«Толкни медный гонг. И ты услышишь звон. Толкни человека. И ты никогда не угадаешь, что за этим последует».
Так говорит изречение китайской мудрости.
Берем это изречение как эпиграф и приступим к рассказу о том, как из одного и того же зерна выросли одновременно два ростка: счастье и несчастье.
Произошло это событие самым обыкновенным образом, как происходят ежедневно десятки ему подобных.
День был обыкновенный, парижский. Рано утром шел дождик (об этом упоминаем, как о факте, имеющем некоторое отношение к событию). Потом вылезло солнышко, посветило, погрело, но мостовой не просушило (заметьте!).
И вот по этой сырой мостовой, в это обыкновенное утро катило вдоль бульвара среди прочих автомобилей ничем от них не отличающееся, самое обыкновенное такси, с самой обыкновенной (то есть выше дозволенного) скоростью. Докатило до поворота, повернуло, и случилось то, что случается на поворотах довольно часто: задние колеса занесло. Говоря языком техническим – дерапаж[22].
И получилось так, что как раз в минуту этого дерапажа два пешехода собирались перейти улицу и приостановились, чтобы пропустить это самое такси. Тут-то и произошло событие. Ударив боком, такси сшибло с ног обоих пешеходов. Оба повалились на мостовую.
Шофер затормозил, вылез, выпучил глаза, надул щеки и мрачно зашагал к своим жертвам. И лицом, и походкой он старался показать, что весьма недоволен поведением этих двух разгильдяев.
Разгильдяи, между прочим, поднялись на ноги.
Один из них, худой, длинный, в очень коротеньком пальто-непромокайке, отряхнулся, виновато улыбнулся, подобрал шляпу, втянул голову в плечи и зашагал прочь.
Другой, толстенький, плотненький, щеголевато одетый, выпучил глаза, надул щеки, совершенно как наступавший на него шофер, подбоченился и принял бой.
Быстро собралась толпа.
Парижская толпа очень любопытна, но любопытство у нее странное. Она никогда не интересуется и не старается узнать, что именно случилось. Какой-нибудь господин с портфелем, по-видимому, человек деловой, или баба с корзиной, с лицом озабоченным, очевидно, куда-то спешащая, будут стоять битый час около кучки народа. Им и не видно ничего, хоть и задирают нос и становятся на цыпочки. А спросите у них – что там случилось – смущенно отвечают:
– Не знаю.
И будут продолжать стоять.
Итак – собралась толпа. Пришел ажан[23]. Долго расспрашивал, долго мусолил карандаш и писал в своей книжке. Потом все пошли к преступному такси, и ажан деловито потискал пальцем шину. Толпа росла.
Из соседней улицы подкатил мальчишка на велосипеде. Мальчишка оказался боевой. Ни о чем расспрашивать не стал, а сам всем рассказал, что переехали даму, ужасно, вдоль и поперек. Увезли в больницу, а господин – это муж дамы и желает получить деньги. Рассказал и покатил дальше.

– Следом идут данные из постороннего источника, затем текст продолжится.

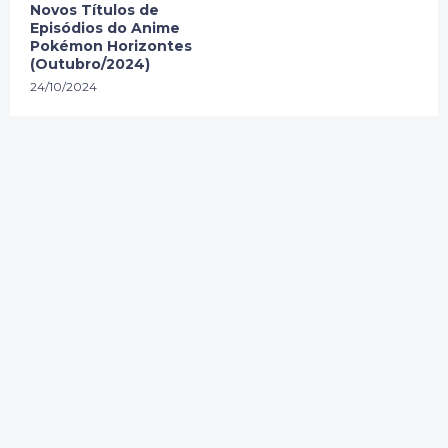
Novos Títulos de
Episódios do Anime
Pokémon Horizontes
(Outubro/2024)
24/10/2024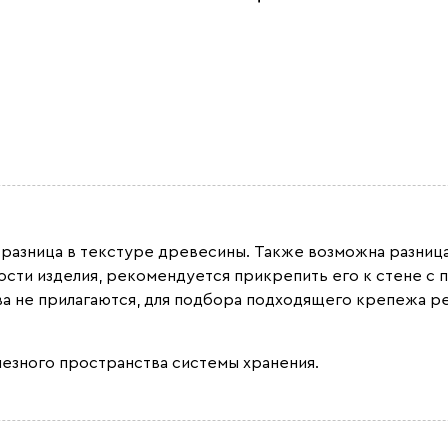
 разница в текстуре древесины. Также возможна разница 
вости изделия, рекомендуется прикрепить его к стене 
а не прилагаются, для подбора подходящего крепежа р
лезного пространства системы хранения.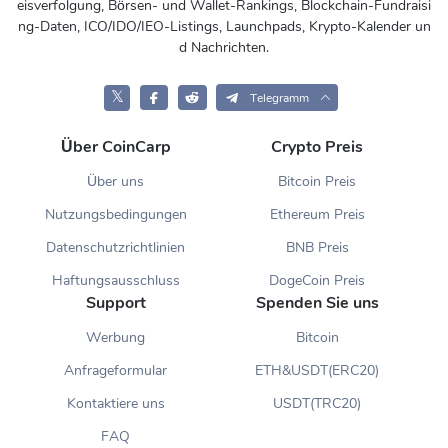
eisverfolgung, Börsen- und Wallet-Rankings, Blockchain-Fundraisi
ng-Daten, ICO/IDO/IEO-Listings, Launchpads, Krypto-Kalender un
d Nachrichten.
𝕏
Telegramm
Über CoinCarp
Crypto Preis
Über uns
Bitcoin Preis
Nutzungsbedingungen
Ethereum Preis
Datenschutzrichtlinien
BNB Preis
Haftungsausschluss
DogeCoin Preis
Support
Spenden Sie uns
Werbung
Bitcoin
Anfrageformular
ETH&USDT(ERC20)
Kontaktiere uns
USDT(TRC20)
FAQ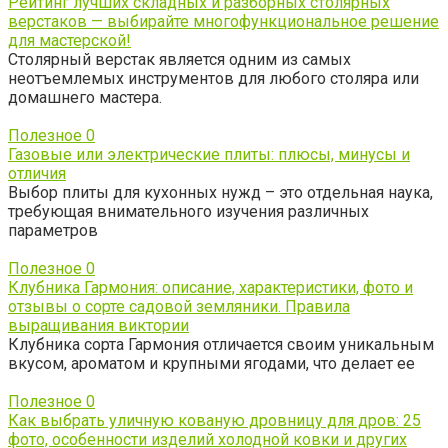
Рейтинг лучших складных и разборных столярных
верстаков — выбирайте многофункциональное решение
для мастерской!
Столярный верстак является одним из самых
неотъемлемых инструментов для любого столяра или
домашнего мастера.
Полезное
0
Газовые или электрические плиты: плюсы, минусы и
отличия
Выбор плиты для кухонных нужд – это отдельная наука,
требующая внимательного изучения различных
параметров
Полезное
0
Клубника Гармония: описание, характеристики, фото и
отзывы о сорте садовой земляники. Правила
выращивания виктории
Клубника сорта Гармония отличается своим уникальным
вкусом, ароматом и крупными ягодами, что делает ее
Полезное
0
Как выбрать уличную кованую дровницу для дров: 25
фото, особенности изделий холодной ковки и других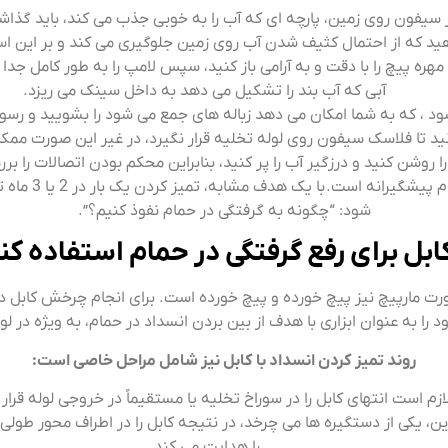
 سیفون روی زمین، پارچه ای که آب را به خوبی جذب می کند، باید گذاش
د که از احتمال کثیف شدن آب روی زمین جلوگیری می کند و بر این ا
مهره پیچ را با دقت و به آرامی باز کنید، سپس لامپ را به طور کامل جدا 
آبی که آب بند را تشکیل می دهد به داخل سینک می ریزد.
د ، که به شما امکان می دهد زباله های جمع می شود را بشویید و رس
نید تا فلاسک سیفون روی لوله تخلیه قرار نگیرد، در غیر این صورت م
ا روشن کنید و درزگیر آب را پر کنید، بنابراین محکم بودن اتصالات را بر
انجام چنین تمی
شود: “چگونه به گرفتگی در حمام نفوذ کنیم؟”.
کابل برای رفع گرفتگی در حمام استفاده کن
 مارپیچ نیز پیچ خورده و پیچ خورده است. برای انجام چرخش کابل در 
 به عنوان ابزاری با هدف از بین بردن انسداد در حمام، به ویژه در ل
روند تمیز کردن انسداد با کابل نیز شامل مراحل خاصی است:
ازم است انتهای کابل را در سوراخ تخلیه یا مستقیماً در خروجی لوله قرار
راین، یکی از دستگیره ها می چرخد، در نتیجه کابل را در اطراف محور طول
را هدایت می کند.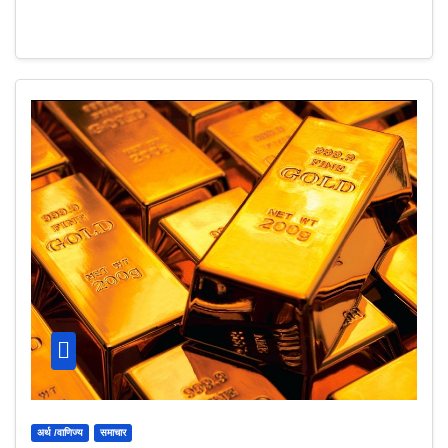
अर्थ /वाणिज्य
समाचार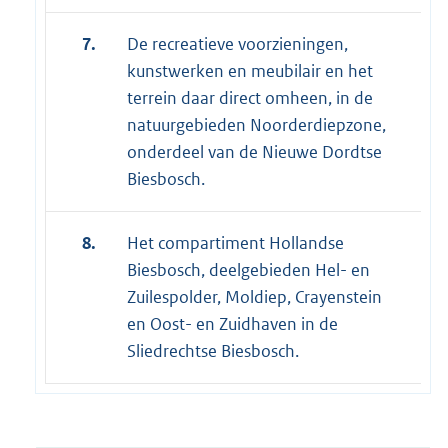
7.
De recreatieve voorzieningen,
kunstwerken en meubilair en het
terrein daar direct omheen, in de
natuurgebieden Noorderdiepzone,
onderdeel van de Nieuwe Dordtse
Biesbosch.
8.
Het compartiment Hollandse
Biesbosch, deelgebieden Hel- en
Zuilespolder, Moldiep, Crayenstein
en Oost- en Zuidhaven in de
Sliedrechtse Biesbosch.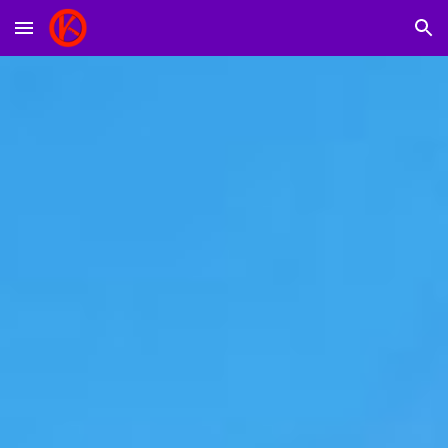
Skip to main content
Skip to navigation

Пока шла вся эта кутерьма, другая жертва катастрофы, тот самый господин в непромокайке, завернул за угол и быстро прибавил ходу. Он все еще виновато улыбался, но мысли у него, по-видимому, были превеселые. Он покручивал головой, пожимал плечами и раз даже вслух воскликнул:
– Ведь бывает же эдакое! Ну-ну!
И все улыбался, и все прибавлял ходу. Один разок приостановился, нахмурился, похлопал себя по карманам, вытащил очки, осмотрел их внимательно и прямо захлебнулся счастливым смехом.
В таком восторженном настроении завернул он в подъезд маленького отельчика, одним духом взбежал на пятый этаж и забарабанил в дверь.
Дверь приоткрылась. В щелочке показалась подщипанная бровь, серый глаз, все недружелюбное, холодное, с упреком.
– Что за шум? – спросил сердитый голос. – Вы знаете, что я работаю. Вы могли бы, кажется…
Но он завопил в ответ таким торжествующим воплем, что двери сами распахнулись, обнаружив, кроме хозяйки комнаты, особы молодой и приятной, накрытый столик с чашками, сухарями и кофейником, а за столиком господина очень бравого, по несколько сконфуженного. Господин расправил пышные усы старинного русского образца, с подусниками.
– Вы знакомы? – светским тоном спросила хозяйка. – Мосье Бутылин, – указала она на вошедшего. – Мосье Крыжовников.
Вошедший, то есть Бутылин, бросил беглый взгляд на смущенного Крыжовникова.